Coca-Cola gained 2 percent as global volume sales increased. Johnson & Johnson climbed 1.9 percent as the company raised its forecast for the year. Umpqua Holdings Corp. added 1.8 percent after S&P Dow Jones Indices LLC said Oregon’s biggest bank will join its S&P MidCap 400 Index this week.
Standard & Poor’s 500 Index futures expiring in June rose 0.2 percent to 1,828.7 at 8 a.m. in New York. The equity gauge has dropped 3.2 percent from its April 2 record amid concern valuations may be too high as the earnings season begins. Dow Jones Industrial Average contracts gained 30 points, or 0.2 percent, to 16,126 today. Futures on the Nasdaq 100 Index increased 0.3 percent.
“It’s quite likely that U.S. earnings will beat expectations because analysts have set the bar quite low,” James Butterfill, who helps oversee about $50 billion as head of global equity strategy at Coutts & Co., said by phone from London. “There probably won’t be any particular pressure on margins this quarter, so earnings momentum will continue to rise. I do expect the harsh winter to have impacted the most energy-intensive companies.”
Nine S&P 500 members are reporting earnings today. Yahoo! Inc. and Intel Corp. will release results after the close of U.S. trading. Profit at S&P 500 companies probably fell 0.9 percent in the first quarter, analysts predict. At the beginning of the year, they had projected a 6.6 percent increase. Sales increased 2.6 percent in the first quarter, the estimates show.
Manufacturing in the New York region probably grew at a faster pace in April, economists predicted before a report at 8:30 a.m. in New York. The Federal Reserve Bank of New York’s index rose to 8 from 5.61 in March, the median forecast compiled by Bloomberg shows. Positive readings signal expansion in New York, northern New Jersey and southern Connecticut.
A report earlier today showed China’s money supply grew less than forecast and the broadest measure of credit fell 19 percent from a year earlier in March.
China’s gross domestic product grew 1.5 percent from the previous three months, according to the median estimate in a Bloomberg News survey ahead of data released tomorrow, down from 1.8 percent in the fourth quarter.
“China’s growth data tomorrow may demonstrate a weaker- than-expected economy,” Ronald Wan, chief China adviser at Asian Capital Holdings Ltd., said by phone from Hong Kong. “Expectations for large-scale stimulus may not be in place and there could be smaller measures instead.”
The S&P 500 trades at 16.9 times its members’ reported earnings. While that’s near its highest valuation in four years, it’s close to its weekly average since 1937, data compiled by Bloomberg show.

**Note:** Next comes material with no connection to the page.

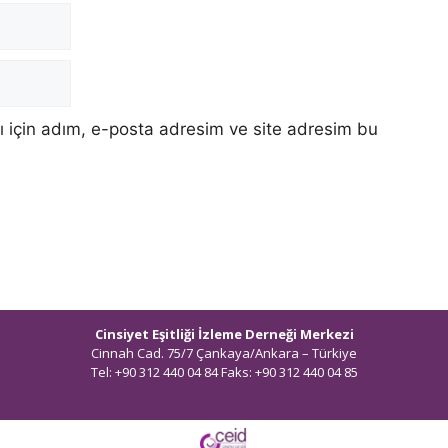
 için adım, e-posta adresim ve site adresim bu
Cinsiyet Eşitliği İzleme Derneği Merkezi
Cinnah Cad. 75/7 Çankaya/Ankara – Türkiye
Tel: +90 312 440 04 84 Faks: +90 312 440 04 85
bilgi@ceidizleme.org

U.S. stocks slumped last week as the investors sold the best performers of the bull market on concern valuations have climbed too high. The S&P 500 fell 2.6 percent in the five days through April 11 and the Nasdaq Composite Index of technology shares sank 3.1 percent, the biggest declines since June 2012.
Coca-Cola rose 2 percent to $39.50 as first-quarter profit met analysts’ estimates. Global sales volume rose 2 percent for the quarter, driven by emerging markets. Chief Executive Officer Muhtar Kent, facing sluggish soft drink sales in the U.S., has implemented a cost-cutting program to boost earnings and is collaborating with Keurig Green Mountain Inc. to compete in at- home soda making.
Johnson & Johnson jumped 1.9 percent to $99. The world’s biggest maker of health-care products said first-quarter profit rose 34 percent on demand for the company’s newest drugs.
J&J, the first of the major health care companies to report earnings this quarter, raised its 2014 forecast to $5.80 to $5.90 a share from $5.75 to $5.85 a share, excluding items.
Umpqua added 1.8 percent to $18.49. The lender will replace Scientific Games Corp. in the index after the close of trading on Thursday, S&P said in a statement late yesterday. The revisions in the equity gauge may prompt money managers to shift holdings to match the index.